Control: retitle -1 in VMware with open-vm-tools-desktop, XFCE becomes
unresponsive after repeated copy/paste
On Wed, 16 Jul 2025 at 08:13:03 +0000, David Kennedy wrote:
after a few Ctrl-C keystrokes it crashes something and I can't use my mouse or
keyboard, and worth noting that these open-vm-tools below weren't installed
manually by me
Aha, open-vm-tools (or probably in your case open-vm-tools-desktop)
sounds like exactly the sort of component I had in mind - I had expected
it to have vmware in its name, but it does not.
Please check the systemd Journal for information about what is crashing
and in what way, by running journalctl as root (use sudo or su).
Probably the easiest way is:
- install the VM with a blank root password (this will add your non-root
user to the sudo group, making it an administrator)

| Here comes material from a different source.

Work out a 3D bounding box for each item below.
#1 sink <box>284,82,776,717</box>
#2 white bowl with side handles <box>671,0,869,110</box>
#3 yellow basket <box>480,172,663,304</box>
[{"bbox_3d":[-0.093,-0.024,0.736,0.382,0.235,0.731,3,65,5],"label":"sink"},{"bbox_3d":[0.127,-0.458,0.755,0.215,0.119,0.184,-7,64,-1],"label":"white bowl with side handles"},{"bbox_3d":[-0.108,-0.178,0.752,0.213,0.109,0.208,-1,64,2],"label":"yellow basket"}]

- when asked what tasks to install, add your chosen desktop environment
(XFCE?) and also the ssh server
- log in to the VM via ssh as your non-root user using their password
- in the ssh shell, run: sudo journalctl -f
- in the GUI interface, copy/paste repeatedly to trigger the bug
- everything that is written to the system log during that time will
appear in the ssh shell and can be copied into a text file
Your video seems to show the XFCE user interface becoming unresponsive,
which is not exactly a "crash"; it's possible that this is caused by
some component behind the scenes crashing, but it is not possible to
confirm or deny this by just looking at what is shown on the VM's
virtual monitor.
Another useful debugging step would be to remove open-vm-tools and
open-vm-tools-desktop from the VM:
sudo apt purge open-vm-tools open-vm-tools-desktop
then reboot the VM and try to reproduce the bug. If you cannot, then
that would be evidence of a problem with open-vm-tools. This will break
some VMware features (like clipboard sharing with the host machine) so
ideally you would not need to do this, but it provides a data point.
I don't use VMware myself (most Debian developers probably do not) so
this will probably have to be investigated further by someone who does.
If the log has evidence of a problem with open-vm-tools, then this bug
can/should be assigned to that package.